Connah’s Quay Town Council has said it did not bump up council tax to underpin its loss-making cafe.
A report by the Auditor General for Wales last month said the town council incurred a cumulative deficit of over £234,000 in the operation of its Quay Café since 2010.
The audit report stated, “In order to balance its finances, these losses have been met by the council setting a higher precept than it would otherwise have needed to set.
This has resulted in increased council tax charges to residents of Connah’s Quay.”
Documents released ahead of a special meeting being held tonight at the council’s Fron Road offices give a detailed response to the findings published by the Wales Audit Office (WAO).
Auditor General, Adrian Crompton said the council did not give due consideration as to what powers it had to open Quay Café back in 2010, a decision which was based on a “poorly prepared business plan” and as a result, “the decision to open the café was unlawful.”
In the documents for tonight’s meeting, town council clerk, Steven Goodrum says the council did “technically act unlawfully” however a “a clear distinction needs to be made — this was not a deliberate act taken by council to act unlawfully.”
Mr Goodrum’s response goes onto to say “the council incurs costs for a number of its activities and whilst the operation of the café has incurred costs for the council, referring to these as ‘operational losses’ suggests that the café was intended to be operated as a business.

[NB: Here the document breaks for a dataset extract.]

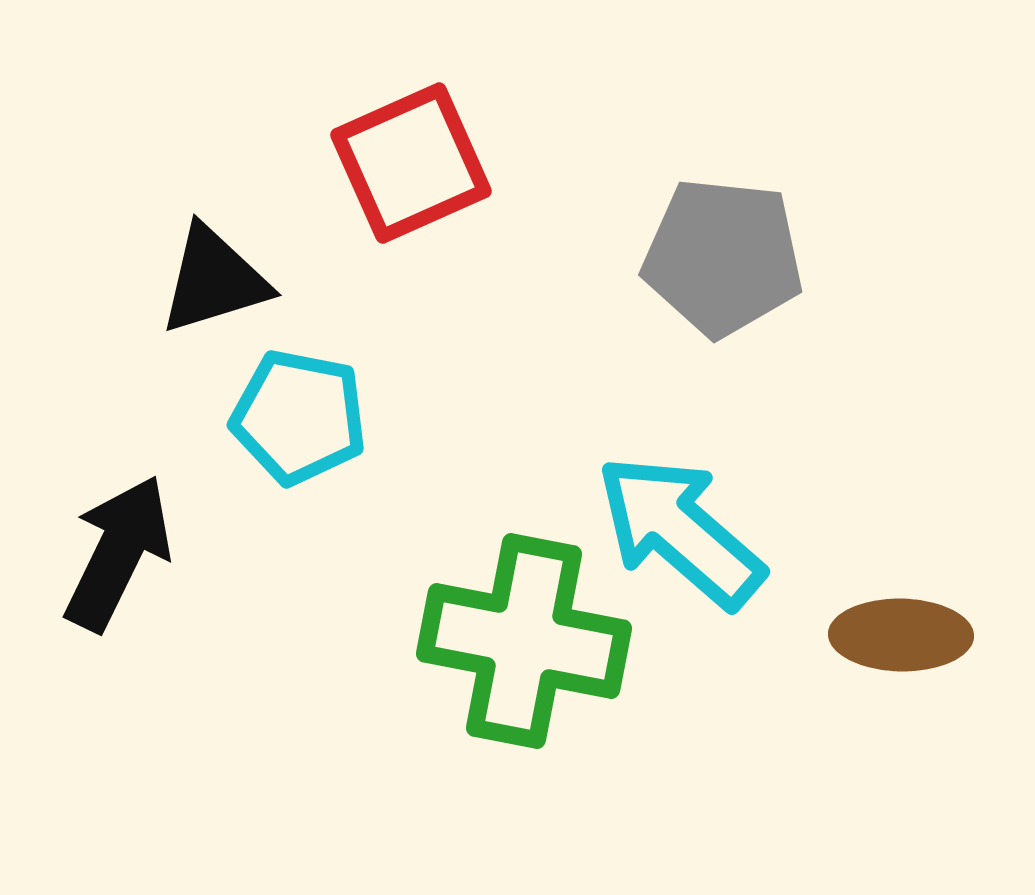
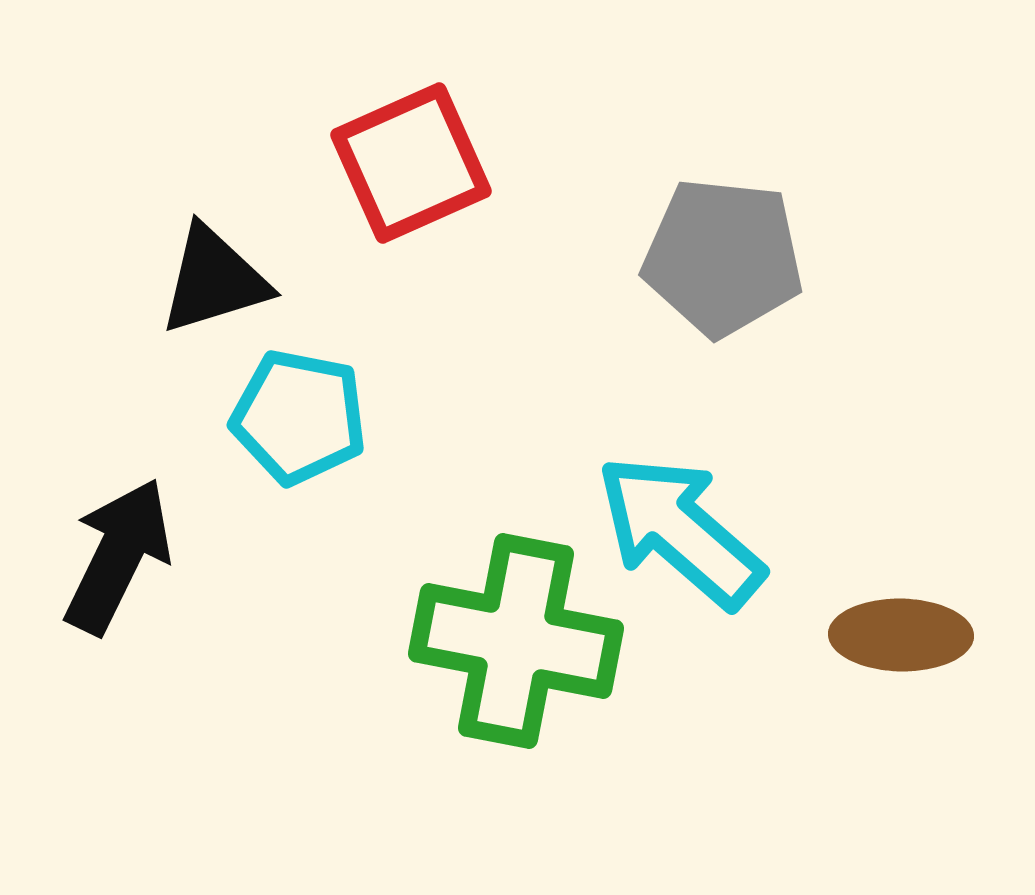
black arrow: moved 3 px down
green cross: moved 8 px left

It was not.”
“There was (and still is) a clear belief that the café does have a benefit for the local community.”
However, “the council has failed to record evidence about what benefit the café does provide to the local area.”
“Had there been proper recording of any benefit to the local area then this could have been used to justify the decision taken by council.”
The WAO report makes three clear recommendations for the council and these are:
– To undertake a full option appraisal for the operation of Quay Café, incorporating a full financial appraisal of each option;
– To ensure appropriate advice is received prior to making decisions on the provision of new or novel services;
– To review the services it provides and ensure that it understands the statutory basis on which it provides those services.
Following the publication of the WAO findings, Adrian Crompton said: “Given the scale of the deficit incurred at Connah’s Quay Town Council, I believe it is important that the public has a full and proper awareness of the events concerning the council.
When it opened the café, the council did not have the statutory authority to do so and its decision was not supported by a clear and coherent business plan.
As a result the decision was, in my view, unlawful.”
The term unlawful in the case of the Quay Café does not mean it was criminal, it refers to the fact that the council lacked statutory authority to establish the cafe.
At tonights Special Meeting, which is open to the public, town councillors will discuss the outcome of the report and whether to accept the three recommendations.